● Directions
1. In the Dasineura acrophila entry below, turn the paragraph beginning "Dasineura acrophila is a gall midge" into a short bulleted list that keeps its main facts.
2. Extend the Dasineura acrophila entry below with a few more sentences, picking up after its last line.

● Extracted text
..........

Dasineura acrophila

Scientific classification
- Kingdom: Animalia
- Phylum: Arthropoda
- Class: Insecta
- Order: Diptera
- Family: Cecidomyiidae
- Genus: Dasineura
- Species: D. acrophila
- Binomial name: Dasineura acrophila (Winnertz), 1853
- Synonyms: Cecidomyia acrophila Winnertz, 1853

= Dasineura acrophila =

- Authority: (Winnertz), 1853
- Synonyms: Cecidomyia acrophila Winnertz, 1853

Species of fly

Dasineura acrophila is a gall midge which forms galls on the leaves of ash (Fraxinus species). It was first described by Johannes Winnertz in 1853 and is found in Europe.

..........

● Records provided
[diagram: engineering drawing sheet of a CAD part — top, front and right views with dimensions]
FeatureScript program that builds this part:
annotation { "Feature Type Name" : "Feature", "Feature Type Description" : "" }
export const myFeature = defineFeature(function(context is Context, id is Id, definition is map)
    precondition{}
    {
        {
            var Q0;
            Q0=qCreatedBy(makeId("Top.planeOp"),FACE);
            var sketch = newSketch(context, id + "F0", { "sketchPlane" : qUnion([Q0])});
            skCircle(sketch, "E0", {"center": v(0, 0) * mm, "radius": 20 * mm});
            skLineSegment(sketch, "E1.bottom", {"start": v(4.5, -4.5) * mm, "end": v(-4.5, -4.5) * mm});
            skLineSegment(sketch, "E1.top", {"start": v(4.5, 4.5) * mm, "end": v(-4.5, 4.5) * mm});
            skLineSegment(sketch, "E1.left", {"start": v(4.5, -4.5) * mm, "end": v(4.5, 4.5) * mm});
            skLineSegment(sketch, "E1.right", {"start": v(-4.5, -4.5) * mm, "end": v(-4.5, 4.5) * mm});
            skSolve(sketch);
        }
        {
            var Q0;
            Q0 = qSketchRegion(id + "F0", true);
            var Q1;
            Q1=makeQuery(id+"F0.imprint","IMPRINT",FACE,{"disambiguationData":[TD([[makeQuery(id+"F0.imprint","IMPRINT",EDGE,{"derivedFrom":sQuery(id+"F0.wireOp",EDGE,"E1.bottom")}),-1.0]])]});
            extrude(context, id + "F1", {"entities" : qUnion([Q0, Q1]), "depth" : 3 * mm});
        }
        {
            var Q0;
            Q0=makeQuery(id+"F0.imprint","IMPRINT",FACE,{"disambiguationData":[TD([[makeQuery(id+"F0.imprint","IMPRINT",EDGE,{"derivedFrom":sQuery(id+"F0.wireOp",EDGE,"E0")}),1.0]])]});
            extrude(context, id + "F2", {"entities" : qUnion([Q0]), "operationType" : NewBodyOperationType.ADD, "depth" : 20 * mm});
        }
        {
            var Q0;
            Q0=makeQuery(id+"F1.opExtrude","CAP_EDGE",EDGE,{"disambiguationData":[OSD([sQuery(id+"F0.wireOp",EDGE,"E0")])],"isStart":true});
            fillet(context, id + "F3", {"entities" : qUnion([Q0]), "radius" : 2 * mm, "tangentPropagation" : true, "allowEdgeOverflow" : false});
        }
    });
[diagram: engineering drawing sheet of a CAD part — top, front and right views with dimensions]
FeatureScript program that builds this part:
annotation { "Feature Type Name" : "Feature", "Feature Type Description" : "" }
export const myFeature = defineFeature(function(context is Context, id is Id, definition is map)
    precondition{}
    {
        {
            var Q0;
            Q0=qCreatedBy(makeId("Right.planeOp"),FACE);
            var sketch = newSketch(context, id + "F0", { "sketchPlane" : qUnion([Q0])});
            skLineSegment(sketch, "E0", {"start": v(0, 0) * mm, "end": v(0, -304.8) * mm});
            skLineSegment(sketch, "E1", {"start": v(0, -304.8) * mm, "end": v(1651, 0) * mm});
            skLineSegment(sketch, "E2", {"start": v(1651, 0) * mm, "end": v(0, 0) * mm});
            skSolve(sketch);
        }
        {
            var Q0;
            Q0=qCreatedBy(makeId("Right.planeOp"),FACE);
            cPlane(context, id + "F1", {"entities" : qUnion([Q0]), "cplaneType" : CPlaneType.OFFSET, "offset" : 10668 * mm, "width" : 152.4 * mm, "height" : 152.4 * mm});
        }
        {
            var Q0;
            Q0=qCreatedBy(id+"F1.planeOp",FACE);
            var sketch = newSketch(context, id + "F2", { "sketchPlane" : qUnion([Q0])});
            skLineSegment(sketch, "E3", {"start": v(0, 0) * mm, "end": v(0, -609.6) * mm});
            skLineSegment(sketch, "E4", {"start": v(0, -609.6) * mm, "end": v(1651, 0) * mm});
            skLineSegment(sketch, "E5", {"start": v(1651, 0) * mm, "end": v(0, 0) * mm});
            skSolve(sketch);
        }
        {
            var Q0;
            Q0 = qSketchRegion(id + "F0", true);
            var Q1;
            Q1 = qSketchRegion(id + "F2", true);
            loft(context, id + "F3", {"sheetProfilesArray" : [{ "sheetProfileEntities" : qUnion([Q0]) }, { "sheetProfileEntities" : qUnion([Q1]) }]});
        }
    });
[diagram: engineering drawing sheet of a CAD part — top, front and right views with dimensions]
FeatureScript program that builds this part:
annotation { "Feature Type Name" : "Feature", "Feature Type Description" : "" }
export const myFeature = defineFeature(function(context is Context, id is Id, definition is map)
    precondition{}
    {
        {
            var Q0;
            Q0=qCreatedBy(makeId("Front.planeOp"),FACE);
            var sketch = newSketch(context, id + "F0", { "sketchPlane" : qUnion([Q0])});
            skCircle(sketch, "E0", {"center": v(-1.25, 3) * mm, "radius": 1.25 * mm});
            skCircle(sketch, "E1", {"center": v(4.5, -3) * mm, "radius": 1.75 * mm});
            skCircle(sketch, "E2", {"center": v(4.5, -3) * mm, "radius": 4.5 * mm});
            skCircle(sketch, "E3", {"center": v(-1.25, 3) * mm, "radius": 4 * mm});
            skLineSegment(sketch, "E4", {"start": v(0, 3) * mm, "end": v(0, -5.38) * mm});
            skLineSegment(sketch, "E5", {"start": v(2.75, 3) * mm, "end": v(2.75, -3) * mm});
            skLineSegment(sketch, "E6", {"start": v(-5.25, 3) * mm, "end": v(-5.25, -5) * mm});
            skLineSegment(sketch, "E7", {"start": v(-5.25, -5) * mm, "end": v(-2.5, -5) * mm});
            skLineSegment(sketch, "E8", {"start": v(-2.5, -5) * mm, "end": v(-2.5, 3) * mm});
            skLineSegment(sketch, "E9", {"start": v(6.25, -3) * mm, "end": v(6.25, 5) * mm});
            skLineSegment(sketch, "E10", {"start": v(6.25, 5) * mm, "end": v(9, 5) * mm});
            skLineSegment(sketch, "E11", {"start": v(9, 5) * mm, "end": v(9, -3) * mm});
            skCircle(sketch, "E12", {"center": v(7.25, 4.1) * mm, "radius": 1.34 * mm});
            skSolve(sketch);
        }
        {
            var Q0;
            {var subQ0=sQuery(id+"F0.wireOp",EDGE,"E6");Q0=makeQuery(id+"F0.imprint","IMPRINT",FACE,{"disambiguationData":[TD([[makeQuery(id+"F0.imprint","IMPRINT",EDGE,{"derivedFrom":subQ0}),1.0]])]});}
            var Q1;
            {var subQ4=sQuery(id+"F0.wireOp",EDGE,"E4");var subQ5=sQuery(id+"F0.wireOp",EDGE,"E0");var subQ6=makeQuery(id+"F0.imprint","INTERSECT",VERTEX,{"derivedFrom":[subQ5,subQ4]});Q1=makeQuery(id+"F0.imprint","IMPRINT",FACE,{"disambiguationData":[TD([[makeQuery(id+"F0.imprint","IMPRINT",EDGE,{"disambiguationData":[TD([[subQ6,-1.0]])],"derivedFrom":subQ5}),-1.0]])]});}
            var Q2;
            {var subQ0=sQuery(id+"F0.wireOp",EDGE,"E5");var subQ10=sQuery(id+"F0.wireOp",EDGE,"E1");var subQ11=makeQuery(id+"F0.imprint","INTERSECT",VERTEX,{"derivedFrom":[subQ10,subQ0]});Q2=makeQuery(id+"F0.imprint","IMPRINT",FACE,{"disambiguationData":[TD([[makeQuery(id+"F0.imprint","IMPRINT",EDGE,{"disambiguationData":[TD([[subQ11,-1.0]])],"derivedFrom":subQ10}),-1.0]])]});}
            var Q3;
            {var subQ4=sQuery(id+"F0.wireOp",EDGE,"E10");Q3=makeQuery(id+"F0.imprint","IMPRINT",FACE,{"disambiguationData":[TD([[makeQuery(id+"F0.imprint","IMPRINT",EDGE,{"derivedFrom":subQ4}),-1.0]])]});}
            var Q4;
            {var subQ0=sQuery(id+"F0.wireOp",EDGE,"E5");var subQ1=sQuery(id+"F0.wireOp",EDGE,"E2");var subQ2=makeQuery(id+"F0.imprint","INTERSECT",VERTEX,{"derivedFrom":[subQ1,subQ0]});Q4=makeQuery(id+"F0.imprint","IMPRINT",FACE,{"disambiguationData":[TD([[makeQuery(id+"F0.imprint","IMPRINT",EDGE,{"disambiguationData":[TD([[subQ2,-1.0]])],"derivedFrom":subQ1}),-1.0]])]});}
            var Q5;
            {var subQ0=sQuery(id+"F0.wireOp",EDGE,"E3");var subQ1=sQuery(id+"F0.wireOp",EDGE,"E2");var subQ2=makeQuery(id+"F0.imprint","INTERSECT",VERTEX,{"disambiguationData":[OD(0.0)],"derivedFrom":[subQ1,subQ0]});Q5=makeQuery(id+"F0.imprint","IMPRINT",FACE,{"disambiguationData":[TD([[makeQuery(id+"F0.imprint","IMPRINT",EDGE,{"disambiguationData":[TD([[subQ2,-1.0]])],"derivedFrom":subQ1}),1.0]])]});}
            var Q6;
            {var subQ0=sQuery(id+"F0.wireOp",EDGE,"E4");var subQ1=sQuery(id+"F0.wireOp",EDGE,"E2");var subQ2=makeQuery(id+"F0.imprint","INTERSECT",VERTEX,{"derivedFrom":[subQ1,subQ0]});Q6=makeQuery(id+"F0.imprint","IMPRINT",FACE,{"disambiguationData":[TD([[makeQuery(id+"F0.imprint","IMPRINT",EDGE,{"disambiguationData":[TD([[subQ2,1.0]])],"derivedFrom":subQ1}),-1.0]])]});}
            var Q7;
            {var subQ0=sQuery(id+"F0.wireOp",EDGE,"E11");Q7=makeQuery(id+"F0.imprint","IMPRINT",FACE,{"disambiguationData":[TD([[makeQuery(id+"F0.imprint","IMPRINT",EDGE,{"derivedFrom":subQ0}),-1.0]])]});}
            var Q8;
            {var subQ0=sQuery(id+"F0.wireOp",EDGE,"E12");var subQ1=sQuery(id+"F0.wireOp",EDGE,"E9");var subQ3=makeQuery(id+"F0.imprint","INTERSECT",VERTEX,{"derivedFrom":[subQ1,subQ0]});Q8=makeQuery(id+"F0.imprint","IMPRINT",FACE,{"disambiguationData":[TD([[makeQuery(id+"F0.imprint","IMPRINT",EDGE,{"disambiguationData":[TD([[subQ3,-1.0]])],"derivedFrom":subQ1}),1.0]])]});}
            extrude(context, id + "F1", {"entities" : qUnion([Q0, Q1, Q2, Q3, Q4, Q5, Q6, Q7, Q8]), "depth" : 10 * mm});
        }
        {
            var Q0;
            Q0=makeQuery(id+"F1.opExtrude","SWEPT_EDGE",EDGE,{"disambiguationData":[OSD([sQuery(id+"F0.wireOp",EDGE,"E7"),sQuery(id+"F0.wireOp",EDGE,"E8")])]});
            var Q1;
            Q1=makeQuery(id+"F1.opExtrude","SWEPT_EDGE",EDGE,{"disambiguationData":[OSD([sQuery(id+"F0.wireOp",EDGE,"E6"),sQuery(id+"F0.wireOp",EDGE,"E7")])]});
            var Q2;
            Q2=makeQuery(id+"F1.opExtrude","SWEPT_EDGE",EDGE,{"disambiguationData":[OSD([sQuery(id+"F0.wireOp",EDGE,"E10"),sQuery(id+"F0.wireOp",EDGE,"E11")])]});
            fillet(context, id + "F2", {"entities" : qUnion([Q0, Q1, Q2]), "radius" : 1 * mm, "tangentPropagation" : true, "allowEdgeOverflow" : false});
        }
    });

..........

● Responses
1.
- Gall midge that forms galls on ash leaves (Fraxinus species)
- First described by Johannes Winnertz in 1853
- Found in Europe

2.
==Appearance of the gall==
Part of the leaflet is thickened and folded upwards to form a pod. It contains, up to twenty white larvae in late spring and early summer, or the remains of skin casts and faeces after the larvae have left.

Species of ash galled, include white ash or American ash (Fraxinus americana), narrow-leafed ash (Fraxinus angustifolia & subsp. oxycarpa), Bunge's ash (Fraxinus bungeana), common ash (Fraxinus excelsior), manna ash (Fraxinus ornus) and Pallis' ash (Fraxinus pallisiae).